Saturday, June 15, 2013

The Perils of (Self) Publishing OR I Think I'll Throw Myself on the RR Tracks...

Do I appreciate all the editors and others who labored over my traditionally-published books? Oh, yes! A thousand times, yes! I think of them longingly as I sit here hunched over my computer, working with margins, uploading documents, reading the dreaded message, "There are___ issue with your document."

I have wrestled with pagination and headers...and believe me, there is a trick to it all! I wouldn't have said so before this, but I say it now.

Section breaks, while a must, are also a headache, but I did learn how to remove them if necessary.

A "minimum" gutter of 0.75 may well work in ONE formatted document but may have to be upped to 0.95 in another.

There are free photo converters out there to help with the sizing and resolution of cover pics. I get the skinny on them, thanks to membership in the local computer club.

But the saving grace of it all is patience and believing you WILL figure it out sooner or later.

I've decided to release the six Penelope Pembroke Cozy Mysteries at intervals of a week to ten days. Keep watching this blog for the announcement of the "free" days on KDP. They'll also be available in print just because I like a print book.

Meanwhile, don't forget you can read the first chapters of The Bogus Biker and The Stubborn Schoolhouse Spirit FREE at

Maybe I'll just let that train pass me by for now. There's no hero waiting in the wings to rescue me, alas. Besides, I have four more books to format!

Thursday, June 6, 2013

The time has come, the walrus said...OR...The perils of publishing...

With the writing conference and other responsibilities behind me, I awoke on Monday morning knowing the time had come...time to get the first two Penelope Pembroke Cozy Mysteries formatted and uploaded to Kindle. It has not been a fun time. Finally, last night, I uploaded the file and received the wonderful message of ZERO problems found! Time to celebrate, right?

Not. On review, I found two problems:  blank pages where there should have been none and chapter headings starting too far down the page. Fixed those. Still have a page number problem to work out. It seems if I have alternating headers on odd and even pages, the page numbers want to alternate, too. However, a friend sent me some info which, at a quick glance, seems to address the problem, and I'll be tackling it today.

My first task everyday (for a while) is typing 28 pages of the "K" marriages of the county which will go in this year's genealogical society book of which I am the new editor. I figure one page a day will get the task done, and someone has already offered to proof the records. It takes about an hour per page, entering the information into an Excel spreadsheet, not an onerous task by any means, but deciphering some of the handwriting as far as name spellings requires a magnifying glass--and will require discussion/opinion during the proofreading process.

I digress. My goal is to launch the first two books of the Penelope Pembroke series around the 17th of June.
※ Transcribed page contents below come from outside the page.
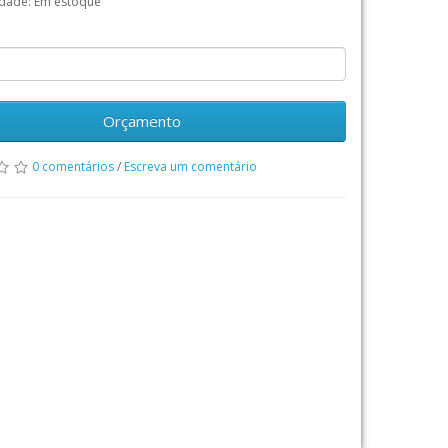
idade: Em estoque
Orçamento
0 comentários
/
Escreva um comentário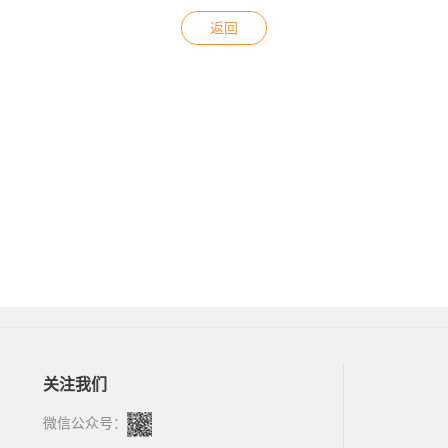
返回
关注我们
微信公众号：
During formatting breaks, I'm working on the social media angle for publicizing said launch, but I have plans for something a bit more "out there" for launch day. Stay tuned.

Meanwhile, visit my website to read the first chapter of Book 1 The Bogus Biker and also the first chapter of Book 2 The Stubborn Schoolhouse Spirit. Both books will be available free at one time or another and, I believe, available for lending. Books 3 and 4 are scheduled for July, followed by Books 5 and 6 in August.

After that, plans are to launch The Dreamland Series. Meet Me Tonight in Dreamland  was a free read for 30 days here at The Word Place. It will be followed by Under the Sil'vry Moon  and Come with the Love Light Gleaming.  

And, as I settle in for the winter, The Kate Chronicles will become available in short volumes of 6-8 stories with appropriate pricing.

Busy is a good thing to be. Besides, I'm having the time of my life!